As the high blood glucose is sustained, there is a cause to the circulatory system and nerves. The effects of nerve ending in the feet can trigger diabetic neuropathy as well as peripheral vascular disease.

  • Diabetic neuropathy– There is a loss of sensation and feeling in the feet because of nerve damage and this condition is called diabetic neuropathy. You are unable to feel a cut or irritation in the feet. You can even develop blisters, which you are unaware of that if left untreated can get infected. As the foot gets poor blood the healing process is extremely slow, so the infection can lead to gangrene and ultimately amputation of the foot, toe, or part of the lower leg.
  • Peripheral Vascular disease– High blood glucose for a long time damages the blood vessels and circulatory system causing peripheral vascular disease. The blood vessels are blocked, so the feet do not get sufficient blood. Therefore, the injuries or wounds to the feet heal slowly and are at risk for infection.

Neuropathy and vascular disease make diabetics more vulnerable to infections and trauma than non-diabetic feet. It is wise to plan a foot care treatment with a reliable podiatrist Blue Cross Blue Shield to avoid the concerns of foot ulcers and amputation.

Common foot problems that can cause infection and grave complications like gangrene are –


  • Athlete’s foot
  • Fungal nail infection
  • Calluses
  • Corns
  • Blisters
  • Bunions
  • Diabetic ulcer
  • Dry & cracked skin
  • Planter warts
  • Hammertoes
  • Ingrown nails

There is a need for proper foot care to avoid these common foot issues and serious complications.

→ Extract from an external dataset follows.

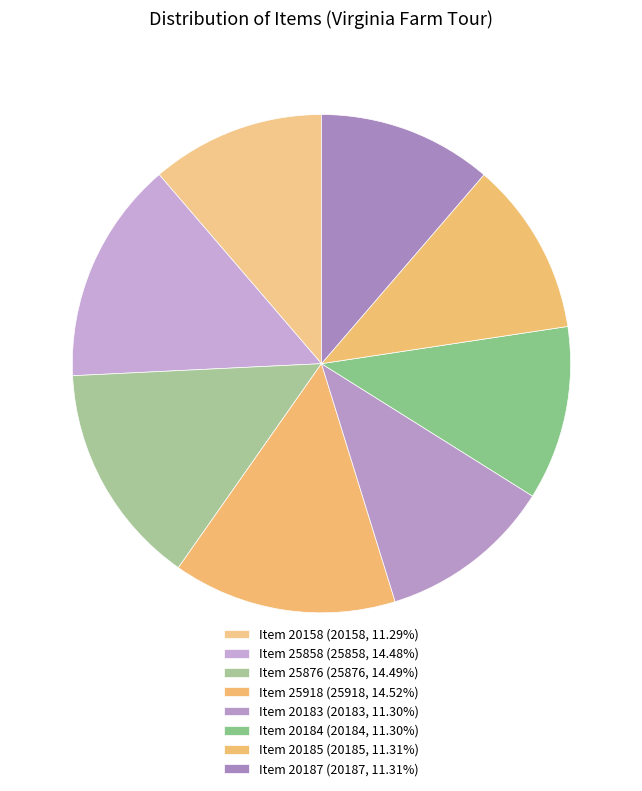

Count the number of slices in the pie.

8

Diabetic foot issue trigger complications like –

  • Skin & bone infection
  • Abscess
  • Deformities
  • Gangrene
  • Charcot’s foot
  • Amputation

Here are some symptoms of diabetic foot issues to look out for –

  • Skin color change
  • Skin temperature change
  • Foot or ankle swelling
  • Burning or tingling or pain sensation in the feet
  • Corns or calluses
  • Open sores in feet that are draining or healing slowly
  • Dry cracks around the heel
  • Ingrown toenails or fungal infection in toenails
  • The unusual odor from the foot that doesn’t go away
  • Loss of heat or cold or touch feel

If you experience the above symptoms, it is time to schedule an appointment with the local podiatrist BCBS as soon as possible. It will help to prevent serious foot complications.

Tips to prevent diabetic foot syndrome

The best way to prevent diabetic foot complications is to take regular care not just at home but to go to the podiatrist clinic as scheduled for checkups.

It helps to avert small issues from getting complicated and grave. 

  • Check feet daily for cuts, redness, or changes in toenail growth or skin color.
  • Wash your feet daily with warm water and dry them. Use talcum powder between toes to soak moisture but avoid applying lotion.
  • Trim the toenail properly to avoid any ingrown toenail issues.
  • Always wear shoes, socks, or footwear that protects the feet while walking. Never walk barefoot indoors because your feet can get hurt.
  • Always make sure that the blood flows to the feet. While sitting raise your legs, wiggle your toes, and choose walking as an exercise.
  • If you have corns, calluses, or ingrown nails make sure to have them treated by a podiatrist.

Blood sugar control and regular foot care is the way to avoid diabetes-related foot issue!